What to work on:
Find each line in the data below that contains the word "volonté" and copy those lines in full.

Extracted entries:
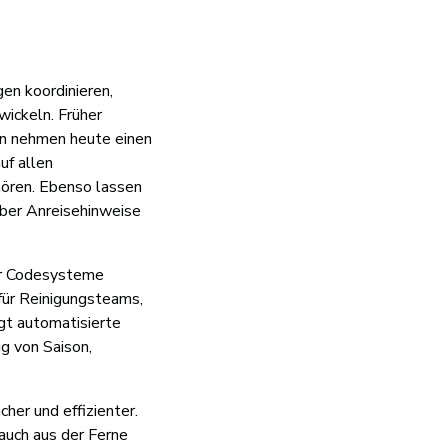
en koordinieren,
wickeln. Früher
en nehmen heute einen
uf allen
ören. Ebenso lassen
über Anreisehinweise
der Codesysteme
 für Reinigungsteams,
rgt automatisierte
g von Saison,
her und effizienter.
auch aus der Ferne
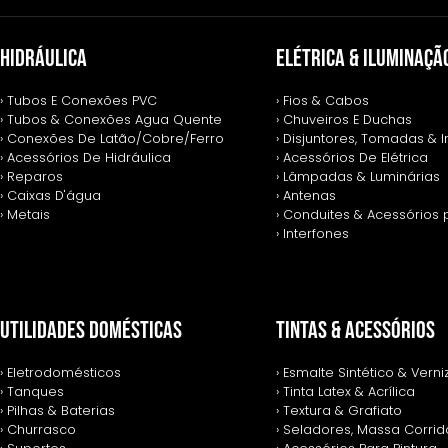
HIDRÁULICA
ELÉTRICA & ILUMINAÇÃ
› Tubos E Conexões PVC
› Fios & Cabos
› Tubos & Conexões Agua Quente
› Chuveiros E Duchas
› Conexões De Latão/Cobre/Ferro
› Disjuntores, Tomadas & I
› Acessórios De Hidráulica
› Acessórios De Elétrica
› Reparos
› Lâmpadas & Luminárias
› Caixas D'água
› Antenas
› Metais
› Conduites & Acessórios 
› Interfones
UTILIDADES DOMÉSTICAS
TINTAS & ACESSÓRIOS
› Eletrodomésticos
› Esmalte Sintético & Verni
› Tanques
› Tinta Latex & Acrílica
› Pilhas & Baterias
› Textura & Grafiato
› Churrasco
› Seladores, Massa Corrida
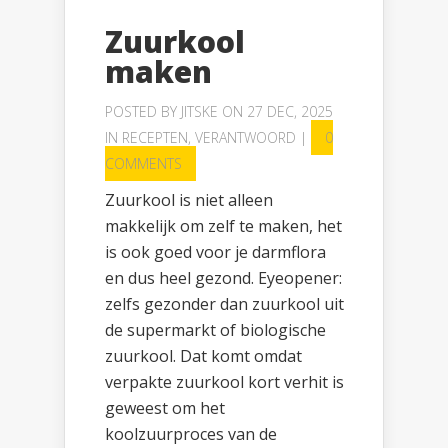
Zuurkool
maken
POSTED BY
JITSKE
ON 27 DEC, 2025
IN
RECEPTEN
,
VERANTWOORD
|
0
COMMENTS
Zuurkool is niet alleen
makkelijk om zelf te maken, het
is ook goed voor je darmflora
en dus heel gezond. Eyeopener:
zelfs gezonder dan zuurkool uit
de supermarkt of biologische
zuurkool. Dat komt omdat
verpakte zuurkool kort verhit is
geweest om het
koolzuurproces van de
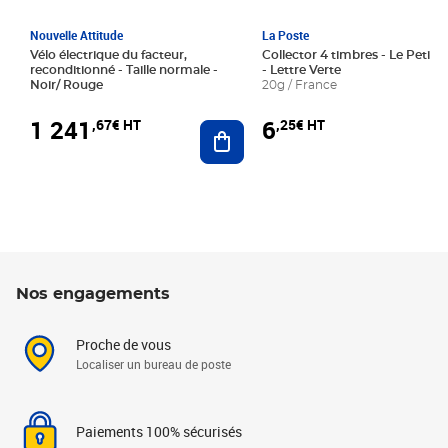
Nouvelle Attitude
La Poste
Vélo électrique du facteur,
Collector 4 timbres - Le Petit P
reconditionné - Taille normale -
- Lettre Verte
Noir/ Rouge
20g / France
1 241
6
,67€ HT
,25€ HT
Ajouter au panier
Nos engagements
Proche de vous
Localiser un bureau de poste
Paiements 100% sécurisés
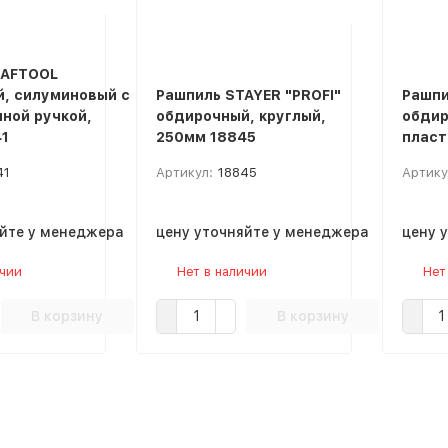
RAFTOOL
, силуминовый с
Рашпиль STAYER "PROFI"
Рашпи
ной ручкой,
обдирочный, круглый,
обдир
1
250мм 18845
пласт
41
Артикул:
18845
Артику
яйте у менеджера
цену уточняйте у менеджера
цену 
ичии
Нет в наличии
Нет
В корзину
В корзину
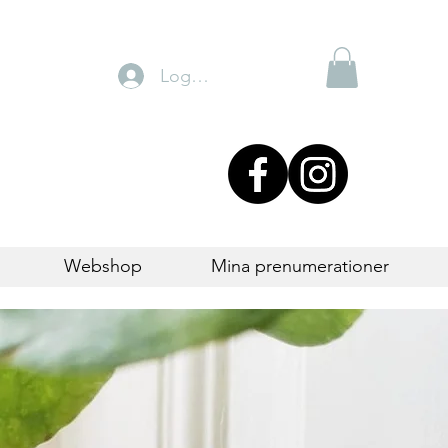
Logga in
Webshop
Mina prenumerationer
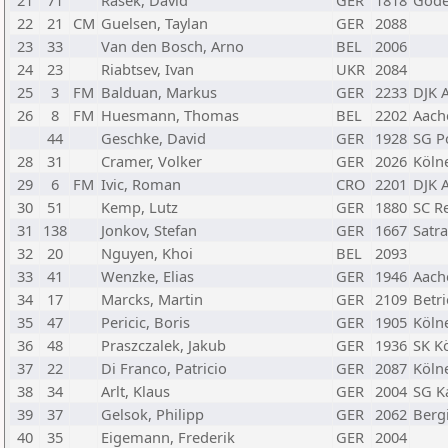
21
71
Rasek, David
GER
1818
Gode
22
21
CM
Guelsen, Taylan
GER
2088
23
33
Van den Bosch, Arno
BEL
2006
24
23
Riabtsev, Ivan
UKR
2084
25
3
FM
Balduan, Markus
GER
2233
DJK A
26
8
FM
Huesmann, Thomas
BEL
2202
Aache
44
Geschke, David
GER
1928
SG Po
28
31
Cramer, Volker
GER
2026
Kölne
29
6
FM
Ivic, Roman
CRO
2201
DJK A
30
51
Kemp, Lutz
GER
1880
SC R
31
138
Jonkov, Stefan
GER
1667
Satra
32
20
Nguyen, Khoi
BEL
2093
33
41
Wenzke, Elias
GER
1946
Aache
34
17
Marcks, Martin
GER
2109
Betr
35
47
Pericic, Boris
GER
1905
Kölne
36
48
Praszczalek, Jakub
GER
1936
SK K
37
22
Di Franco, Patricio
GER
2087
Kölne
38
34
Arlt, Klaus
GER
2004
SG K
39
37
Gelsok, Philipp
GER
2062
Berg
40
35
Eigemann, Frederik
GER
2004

---

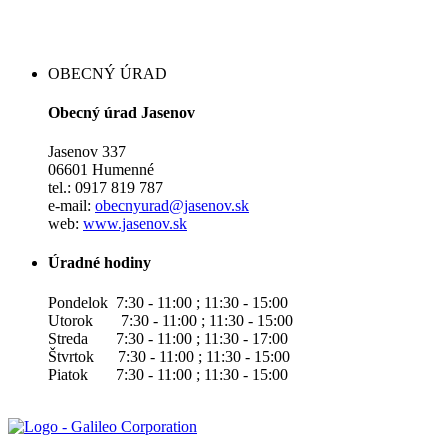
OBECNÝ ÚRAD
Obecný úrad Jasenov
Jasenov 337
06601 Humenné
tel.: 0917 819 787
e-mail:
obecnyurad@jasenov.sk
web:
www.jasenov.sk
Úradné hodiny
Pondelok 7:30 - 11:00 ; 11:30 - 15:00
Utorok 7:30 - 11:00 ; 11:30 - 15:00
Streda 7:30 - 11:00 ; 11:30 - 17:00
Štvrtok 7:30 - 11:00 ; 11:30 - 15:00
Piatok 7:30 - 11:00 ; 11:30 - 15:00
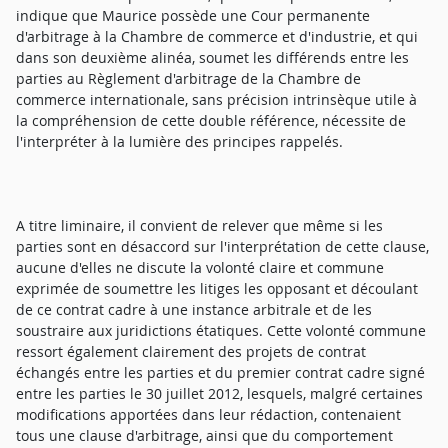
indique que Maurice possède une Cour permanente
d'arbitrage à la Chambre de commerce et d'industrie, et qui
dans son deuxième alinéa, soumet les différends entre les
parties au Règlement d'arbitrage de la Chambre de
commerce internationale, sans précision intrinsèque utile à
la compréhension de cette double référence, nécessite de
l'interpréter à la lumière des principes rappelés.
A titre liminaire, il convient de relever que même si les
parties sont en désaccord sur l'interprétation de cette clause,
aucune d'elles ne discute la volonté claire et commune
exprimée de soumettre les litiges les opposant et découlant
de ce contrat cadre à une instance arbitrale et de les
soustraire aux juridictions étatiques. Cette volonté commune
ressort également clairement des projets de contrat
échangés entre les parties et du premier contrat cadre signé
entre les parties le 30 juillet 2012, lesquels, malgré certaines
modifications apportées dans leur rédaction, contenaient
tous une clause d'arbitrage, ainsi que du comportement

...

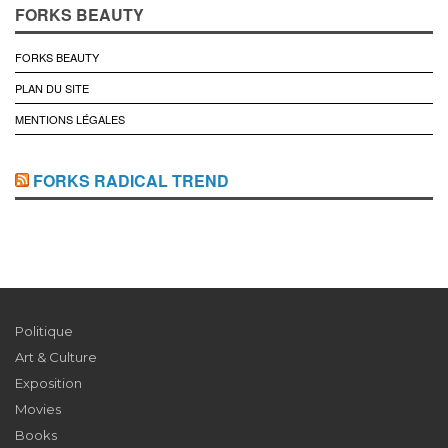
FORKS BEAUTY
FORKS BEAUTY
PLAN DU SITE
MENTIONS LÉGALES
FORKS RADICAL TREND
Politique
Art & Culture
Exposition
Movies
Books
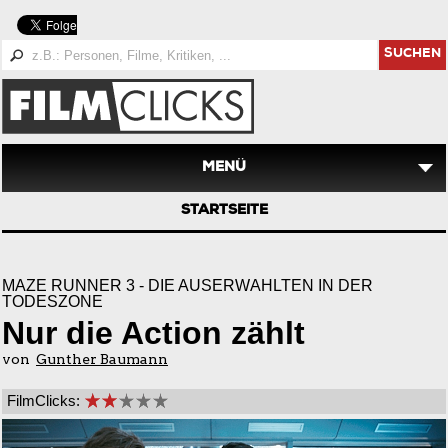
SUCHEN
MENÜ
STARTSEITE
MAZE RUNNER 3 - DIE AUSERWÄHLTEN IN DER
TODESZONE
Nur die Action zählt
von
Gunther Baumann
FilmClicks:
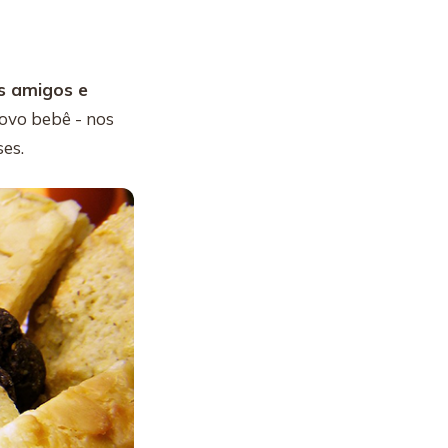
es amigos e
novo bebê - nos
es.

Response for this exercise:
aucune d'elles ne discute la volonté claire et commune
soustraire aux juridictions étatiques. Cette volonté commune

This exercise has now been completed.